The investigation found there were two CPS referrals involving the Lowrances. Both were initially logged in with DSHS but were "screened out," meaning they weren't investigated.

The first complaint involved an 8-year-old girl who was placed with the Lowrances for adoption before they adopted Shawn. The child was not adopted and left the home in 1997. She later reported that the Lowrances had sexual conversations with her while she was placed in the home. By the time she made her report, Shawn was already in the home, and he later became one of about 1,000 children adopted through DSHS last year.

This complaint, considered a 3 on the agency's 1-to-5 risk scale, was not investigated but should have been, said both the independent-review panel and Wilson.

"This is one of the screw-ups," he said. ". . . It didn't get to the desk of the adoption social worker."

The second complaint was made by the principal at Shawn's school, who said that the boy was wetting his pants and that he had told the principal his mother threatened to make him wear diapers to school. When contacted by the school, Melanie Lowrance became angry and denied that she intended to embarrass him, the report found.

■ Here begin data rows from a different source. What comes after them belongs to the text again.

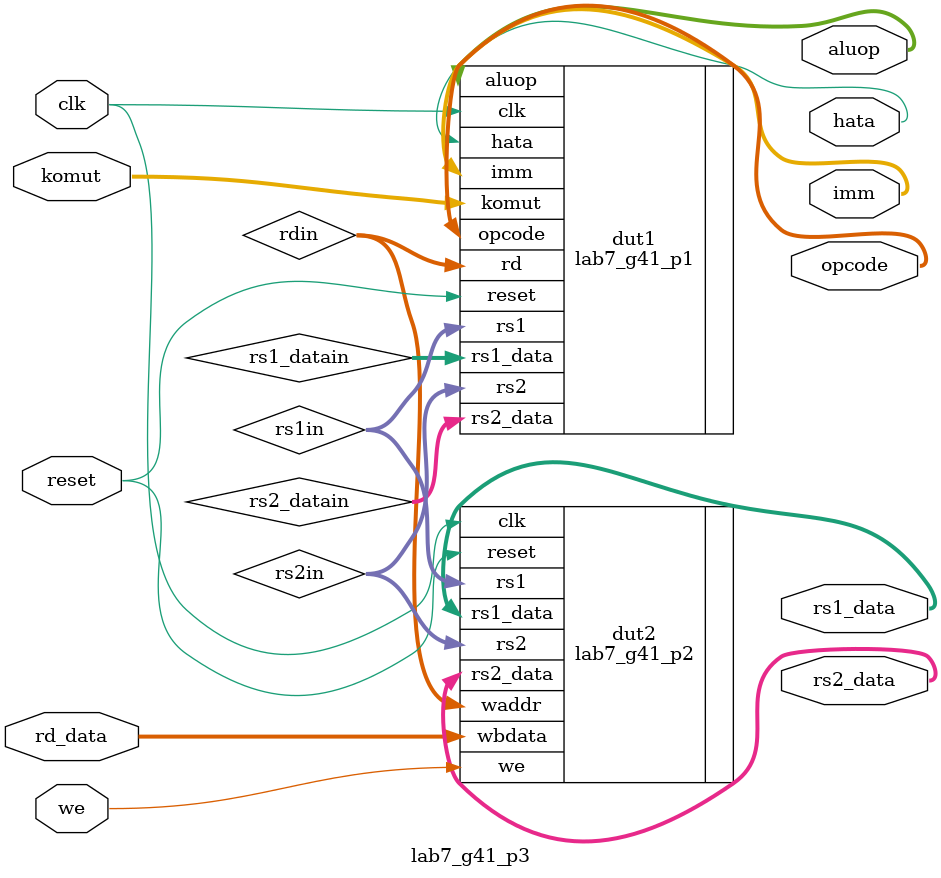
<source format=sv>
/* lab7_g41_p3.sv
* Hazırlayanlar: Berat Kızılarmut, Ömer Emre Polat
* Notlar: Modül birleştirme */
module lab7_g41_p3 (
    input logic clk, reset,
    input logic [31:0] komut,
    output logic [6:0] opcode,
    output logic [3:0] aluop,
    output logic [31:0] rs1_data,
    output logic [31:0] rs2_data,
    output logic [31:0] imm,
    output logic hata,
    input logic we,
    input logic [31:0] rd_data
);
logic [4:0] rdin, rs1in, rs2in;
logic [31:0] rs1_datain, rs2_datain;
lab7_g41_p1 dut1(.clk(clk), .reset(reset), .komut(komut), .opcode(opcode), .aluop(aluop), .rs1(rs1in), .rs2(rs2in), .rs1_data(rs1_datain), .rs2_data(rs2_datain), .rd(rdin), .imm(imm), .hata(hata));

lab7_g41_p2 dut2(.clk(clk), .reset(reset), .we(we), .waddr(rdin), .wbdata(rd_data), .rs1(rs1in), .rs2(rs2in), .rs1_data(rs1_data), .rs2_data(rs2_data));
endmodule

</source>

That complaint also was screened out - a decision that Wilson agrees with - but the independent committee said it should have been investigated.

The Lowrances had twice filed for bankruptcy, most recently in 1997, a year before the boy was placed in their home. Six years earlier, they also filed for bankruptcy. Kathy Spears, DSHS spokeswoman, said that in adoption applications, the state asks for income-tax information and job histories but does not ask about nor check for bankruptcies.

The state also didn't know about a 1993 complaint alleging domestic violence in the home. Spears said the state would find out about domestic-violence cases only if there were a conviction.

As regional administrator for Southwest Washington, Wilson said he has already taken steps to improve the way the state handles adoptions in his district.

He said the agency is working out clearer "transfer policies" for when families move from one jurisdiction to another.

And he said his office has started a review of 50 adoption home-study cases to look at ways of improving standards.

DSHS is also reviewing its background-check system throughout the entire department. The state does about 100,000 background checks a year on people who work with children.